What to work on:
- 1) Reproduce the passage from the text on the 26th Bangladesh National Film Awards word for word, beginning at the words "The 26th National" and stopping after "guest that evening.".
- 2) According to the text on the 26th Bangladesh National Film Awards, for what purpose were these awards presented by the Ministry of Information? Answer in one to three sentences.
- 3) In the text on the 26th Bangladesh National Film Awards, who attended the ceremony as the special guest?

━━━ Text ━━━

- Awarded for: Best of Bangladeshi cinema in 2001
- Awarded by: President of Bangladesh
- Presented by: Ministry of Information
- Announced on: August 5, 2003
- Presented on: September 10, 2003
- Site: Osmany Memorial Hall, Dhaka, Bangladesh
- Official website: moi.gov.bd

Highlights
- Best Feature Film: Lalsalu
- Best Actor: Raisul Islam Asad Lalsalu
- Best Actress: Moushumi Meghla Akash
- Most awards: Lalsalu (8)

= 26th Bangladesh National Film Awards =

National Film Awards, Bangladesh

The 26th National Film Awards were presented by the Ministry of Information, Bangladesh, to felicitate the best of Bangladeshi cinema released in the year 2001. The Bangladesh National Film Awards is a film award ceremony in Bangladesh established in 1975 by the government of Bangladesh. Every year, a national panel appointed by the government selects the winning entry, and the award ceremony is held in Dhaka. The ceremony took place at Osmany Memorial Hall, Dhaka, and awards were distributed by Prime Minister Khaleda Zia. Additionally, Information Minister Tariqul Islam attended the function as the special guest that evening.

━━━ Data supplied ━━━

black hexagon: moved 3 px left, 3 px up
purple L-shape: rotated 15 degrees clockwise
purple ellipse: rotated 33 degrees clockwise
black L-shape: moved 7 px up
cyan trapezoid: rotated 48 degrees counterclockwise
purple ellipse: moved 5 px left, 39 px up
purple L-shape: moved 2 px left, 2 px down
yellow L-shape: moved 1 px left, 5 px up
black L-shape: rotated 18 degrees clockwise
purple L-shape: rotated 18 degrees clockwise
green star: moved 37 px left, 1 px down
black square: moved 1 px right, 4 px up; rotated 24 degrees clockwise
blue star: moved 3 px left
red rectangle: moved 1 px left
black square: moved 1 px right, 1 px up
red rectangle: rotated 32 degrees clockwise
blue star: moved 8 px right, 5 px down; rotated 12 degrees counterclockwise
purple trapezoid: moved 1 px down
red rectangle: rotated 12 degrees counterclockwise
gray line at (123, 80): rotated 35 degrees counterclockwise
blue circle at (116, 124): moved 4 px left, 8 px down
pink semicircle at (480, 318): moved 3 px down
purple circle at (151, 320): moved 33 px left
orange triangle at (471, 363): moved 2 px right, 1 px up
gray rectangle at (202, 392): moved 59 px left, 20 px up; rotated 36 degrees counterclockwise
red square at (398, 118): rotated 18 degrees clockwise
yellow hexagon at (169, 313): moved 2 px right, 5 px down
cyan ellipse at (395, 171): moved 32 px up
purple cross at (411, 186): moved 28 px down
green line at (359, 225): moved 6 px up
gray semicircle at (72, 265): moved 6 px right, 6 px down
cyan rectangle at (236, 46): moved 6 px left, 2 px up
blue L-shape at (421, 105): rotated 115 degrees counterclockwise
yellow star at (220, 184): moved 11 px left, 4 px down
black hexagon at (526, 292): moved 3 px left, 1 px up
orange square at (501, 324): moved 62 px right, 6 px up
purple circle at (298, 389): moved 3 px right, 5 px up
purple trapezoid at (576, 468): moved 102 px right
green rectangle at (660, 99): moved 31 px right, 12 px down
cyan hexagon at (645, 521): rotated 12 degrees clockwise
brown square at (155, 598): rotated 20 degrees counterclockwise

━━━

Task-by-task results:
- 1)
The 26th National Film Awards were presented by the Ministry of Information, Bangladesh, to felicitate the best of Bangladeshi cinema released in the year 2001. The Bangladesh National Film Awards is a film award ceremony in Bangladesh established in 1975 by the government of Bangladesh. Every year, a national panel appointed by the government selects the winning entry, and the award ceremony is held in Dhaka. The ceremony took place at Osmany Memorial Hall, Dhaka, and awards were distributed by Prime Minister Khaleda Zia. Additionally, Information Minister Tariqul Islam attended the function as the special guest that evening.

- 2) The Ministry of Information, Bangladesh, presented the 26th National Film Awards to felicitate the best of Bangladeshi cinema released in the year 2001.

- 3) Information Minister Tariqul Islam attended as the special guest.